The area of boron-hydride clusters started with the study of the pyrolysis of diborane (B2H6) at ca. 200 °C. Products include the clusters pentaborane and decaborane. These pyrolyses involve not only cracking (to give H2), but also recondensation.[52]
The synthesis of nanoparticles,[53] zirconia[54] and oxides[55] utilizing an ultrasonic nozzle in a process called ultrasonic spray pyrolysis (USP).
Other uses and occurrences
- Pyrolysis is used to turn organic materials into carbon for the purpose of carbon-14 dating.
- Pyrolysis of tobacco, paper, and additives, in cigarettes and other products, generates many volatile products (including nicotine, carbon monoxide, and tar) that are responsible for the aroma and health effects of smoking. Similar considerations apply to the smoking of marijuana and the burning of incense products and mosquito coils.
- Pyrolysis occurs during the incineration of trash, potentially generating volatiles that are toxic or contribute to air pollution if not completely burned.

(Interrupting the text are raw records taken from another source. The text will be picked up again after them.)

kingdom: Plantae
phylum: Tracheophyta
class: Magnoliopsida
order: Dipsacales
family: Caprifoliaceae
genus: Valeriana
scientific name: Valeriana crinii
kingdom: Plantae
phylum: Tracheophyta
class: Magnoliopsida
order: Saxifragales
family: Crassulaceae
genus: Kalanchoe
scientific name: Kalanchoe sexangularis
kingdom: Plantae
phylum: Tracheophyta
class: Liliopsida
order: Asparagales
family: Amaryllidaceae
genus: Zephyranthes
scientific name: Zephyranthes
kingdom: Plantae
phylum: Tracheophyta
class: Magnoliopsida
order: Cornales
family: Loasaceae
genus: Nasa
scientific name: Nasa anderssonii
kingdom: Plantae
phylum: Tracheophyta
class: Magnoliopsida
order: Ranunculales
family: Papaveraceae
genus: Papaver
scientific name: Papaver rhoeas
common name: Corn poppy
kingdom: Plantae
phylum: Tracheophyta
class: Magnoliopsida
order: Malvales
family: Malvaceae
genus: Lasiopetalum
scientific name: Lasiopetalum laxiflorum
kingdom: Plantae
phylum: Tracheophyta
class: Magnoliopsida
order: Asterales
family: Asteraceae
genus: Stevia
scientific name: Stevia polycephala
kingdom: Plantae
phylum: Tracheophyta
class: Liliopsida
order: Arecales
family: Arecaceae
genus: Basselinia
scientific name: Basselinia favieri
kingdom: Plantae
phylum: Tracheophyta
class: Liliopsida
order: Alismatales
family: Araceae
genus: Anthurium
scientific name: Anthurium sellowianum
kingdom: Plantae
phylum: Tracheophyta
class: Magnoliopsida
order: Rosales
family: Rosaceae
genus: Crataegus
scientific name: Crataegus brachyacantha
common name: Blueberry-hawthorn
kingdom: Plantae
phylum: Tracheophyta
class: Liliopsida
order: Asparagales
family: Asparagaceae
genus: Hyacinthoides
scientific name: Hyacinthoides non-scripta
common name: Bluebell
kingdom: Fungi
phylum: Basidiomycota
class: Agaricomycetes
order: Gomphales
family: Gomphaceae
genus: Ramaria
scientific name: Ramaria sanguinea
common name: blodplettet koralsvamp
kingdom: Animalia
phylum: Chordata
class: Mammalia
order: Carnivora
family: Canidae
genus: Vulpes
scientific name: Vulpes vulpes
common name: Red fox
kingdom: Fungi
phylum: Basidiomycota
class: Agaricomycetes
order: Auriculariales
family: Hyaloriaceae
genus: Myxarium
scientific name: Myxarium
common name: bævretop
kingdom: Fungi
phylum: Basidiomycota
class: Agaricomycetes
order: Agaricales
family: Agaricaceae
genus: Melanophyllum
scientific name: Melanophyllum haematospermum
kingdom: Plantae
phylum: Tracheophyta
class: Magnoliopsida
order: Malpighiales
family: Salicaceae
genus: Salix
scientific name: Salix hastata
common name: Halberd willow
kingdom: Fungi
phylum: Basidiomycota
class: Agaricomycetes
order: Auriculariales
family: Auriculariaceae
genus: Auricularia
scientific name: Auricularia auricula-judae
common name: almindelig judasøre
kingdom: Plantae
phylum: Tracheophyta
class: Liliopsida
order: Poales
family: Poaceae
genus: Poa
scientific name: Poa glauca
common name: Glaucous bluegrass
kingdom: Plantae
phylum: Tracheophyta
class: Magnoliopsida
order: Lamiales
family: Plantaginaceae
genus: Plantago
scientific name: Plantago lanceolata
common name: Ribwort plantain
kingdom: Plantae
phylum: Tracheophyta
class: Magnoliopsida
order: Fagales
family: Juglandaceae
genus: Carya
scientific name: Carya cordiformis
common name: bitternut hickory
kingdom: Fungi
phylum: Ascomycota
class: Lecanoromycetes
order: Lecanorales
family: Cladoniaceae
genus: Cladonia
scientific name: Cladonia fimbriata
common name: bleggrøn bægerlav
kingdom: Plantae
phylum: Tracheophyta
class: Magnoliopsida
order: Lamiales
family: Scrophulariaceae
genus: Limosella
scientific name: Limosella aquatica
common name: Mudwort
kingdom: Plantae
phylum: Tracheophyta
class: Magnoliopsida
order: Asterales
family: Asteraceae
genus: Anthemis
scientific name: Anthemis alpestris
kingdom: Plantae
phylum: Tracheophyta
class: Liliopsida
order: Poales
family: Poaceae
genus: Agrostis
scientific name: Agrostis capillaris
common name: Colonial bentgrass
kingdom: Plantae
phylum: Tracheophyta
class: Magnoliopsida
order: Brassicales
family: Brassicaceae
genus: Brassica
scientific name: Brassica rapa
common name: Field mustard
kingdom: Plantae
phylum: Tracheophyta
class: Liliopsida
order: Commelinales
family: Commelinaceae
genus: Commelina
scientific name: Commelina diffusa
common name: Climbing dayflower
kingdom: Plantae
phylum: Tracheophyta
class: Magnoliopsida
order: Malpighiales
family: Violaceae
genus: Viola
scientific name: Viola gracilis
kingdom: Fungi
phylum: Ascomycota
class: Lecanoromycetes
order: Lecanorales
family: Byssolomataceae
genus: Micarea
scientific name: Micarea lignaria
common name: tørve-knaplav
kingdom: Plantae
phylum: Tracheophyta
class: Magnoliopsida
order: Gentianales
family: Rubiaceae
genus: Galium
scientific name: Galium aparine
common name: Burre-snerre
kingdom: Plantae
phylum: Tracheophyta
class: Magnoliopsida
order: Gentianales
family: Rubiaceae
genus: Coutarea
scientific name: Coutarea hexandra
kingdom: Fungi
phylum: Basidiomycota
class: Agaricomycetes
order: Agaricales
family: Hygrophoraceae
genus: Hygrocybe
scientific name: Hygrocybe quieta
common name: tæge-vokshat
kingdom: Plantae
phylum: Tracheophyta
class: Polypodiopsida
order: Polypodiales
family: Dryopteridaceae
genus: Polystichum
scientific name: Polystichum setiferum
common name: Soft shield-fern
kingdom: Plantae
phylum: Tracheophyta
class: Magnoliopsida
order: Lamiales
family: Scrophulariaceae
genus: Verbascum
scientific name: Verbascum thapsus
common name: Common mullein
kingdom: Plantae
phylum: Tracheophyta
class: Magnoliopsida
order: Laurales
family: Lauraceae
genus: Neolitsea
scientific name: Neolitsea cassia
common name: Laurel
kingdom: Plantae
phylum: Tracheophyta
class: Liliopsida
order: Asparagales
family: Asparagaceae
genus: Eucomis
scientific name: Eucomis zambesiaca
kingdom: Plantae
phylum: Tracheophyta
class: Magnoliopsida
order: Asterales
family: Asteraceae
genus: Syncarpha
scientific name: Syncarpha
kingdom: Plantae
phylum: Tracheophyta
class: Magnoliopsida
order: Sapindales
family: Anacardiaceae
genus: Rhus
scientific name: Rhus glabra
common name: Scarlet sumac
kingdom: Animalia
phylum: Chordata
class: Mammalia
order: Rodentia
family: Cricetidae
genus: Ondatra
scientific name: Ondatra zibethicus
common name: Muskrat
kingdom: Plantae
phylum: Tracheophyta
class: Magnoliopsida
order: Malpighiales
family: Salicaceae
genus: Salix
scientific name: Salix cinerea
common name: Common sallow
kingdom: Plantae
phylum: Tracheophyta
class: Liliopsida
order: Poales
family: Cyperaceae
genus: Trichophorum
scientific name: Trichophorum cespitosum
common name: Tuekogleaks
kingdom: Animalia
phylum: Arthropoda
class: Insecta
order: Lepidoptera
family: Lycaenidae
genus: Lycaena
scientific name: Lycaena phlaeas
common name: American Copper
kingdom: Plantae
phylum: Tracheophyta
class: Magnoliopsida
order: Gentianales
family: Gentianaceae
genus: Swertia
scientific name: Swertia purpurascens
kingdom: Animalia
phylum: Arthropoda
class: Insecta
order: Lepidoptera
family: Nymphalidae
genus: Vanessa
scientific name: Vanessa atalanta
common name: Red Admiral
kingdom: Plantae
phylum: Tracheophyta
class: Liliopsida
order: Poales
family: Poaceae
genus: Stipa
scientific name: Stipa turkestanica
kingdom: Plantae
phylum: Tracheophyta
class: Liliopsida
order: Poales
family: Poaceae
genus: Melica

- Laboratory or industrial equipment sometimes gets fouled by carbonaceous residues that result from coking, the pyrolysis of organic products that come into contact with hot surfaces.
PAHs generation
Polycyclic aromatic hydrocarbons (PAHs) can be generated from the pyrolysis of different solid waste fractions,[9] such as hemicellulose, cellulose, lignin, pectin, starch, polyethylene (PE), polystyrene (PS), polyvinyl chloride (PVC), and polyethylene terephthalate (PET). PS, PVC, and lignin generate significant amount of PAHs. Naphthalene is the most abundant PAH among all the polycyclic aromatic hydrocarbons.[56]
When the temperature is increased from 500 to 900 °C, most PAHs increase. With the increase of the temperature, the percentage of light PAHs decrease and the percentage of heavy PAHs increase.[57][58]
Study tools
Thermogravimetric analysis
Thermogravimetric analysis (TGA) is one of the most common techniques to investigate pyrolysis with no limitations of heat and mass transfer. The results can be use to determine mass loss kinetics.[3][11][4][24][33] Activation energies can be calculated using Kissinger method or peak analysis-least square method (PA-LSM).[4][24]
TGA can couple with Fourier-transform infrared spectroscopy (FTIR) and mass spectrometry. As the increase of temperature, the volatiles generated from pyrolysis can be measured.[59][42]
History
Pyrolysis has been used for turning wood into charcoal since ancient times. In their embalming process, the ancient Egyptians used methanol, which they obtained from the pyrolysis of wood. The dry distillation of wood remained the major source of methanol into the early 20th century.[63]
The 8th century Caliphate philosopher Jabir ibn Hayyan (known as Geber in the West) may be considered the father of experimental chemistry because of his development of the retort, which he used to discover sulfuric, hydrochloric, and nitric acids, as well as aqua regia, by dry distillation of vitriol mixed with other salts. These discoveries became known in Europe in the 14th century, through the books of Pseudo-Geber. Pyrolysis was also instrumental in the discovery of many important chemical substances, such as phosphorus (from ammonium sodium hydrogen phosphate NH
4NaHPO
4 in concentrated urine) and oxygen (from mercuric oxide and various nitrates).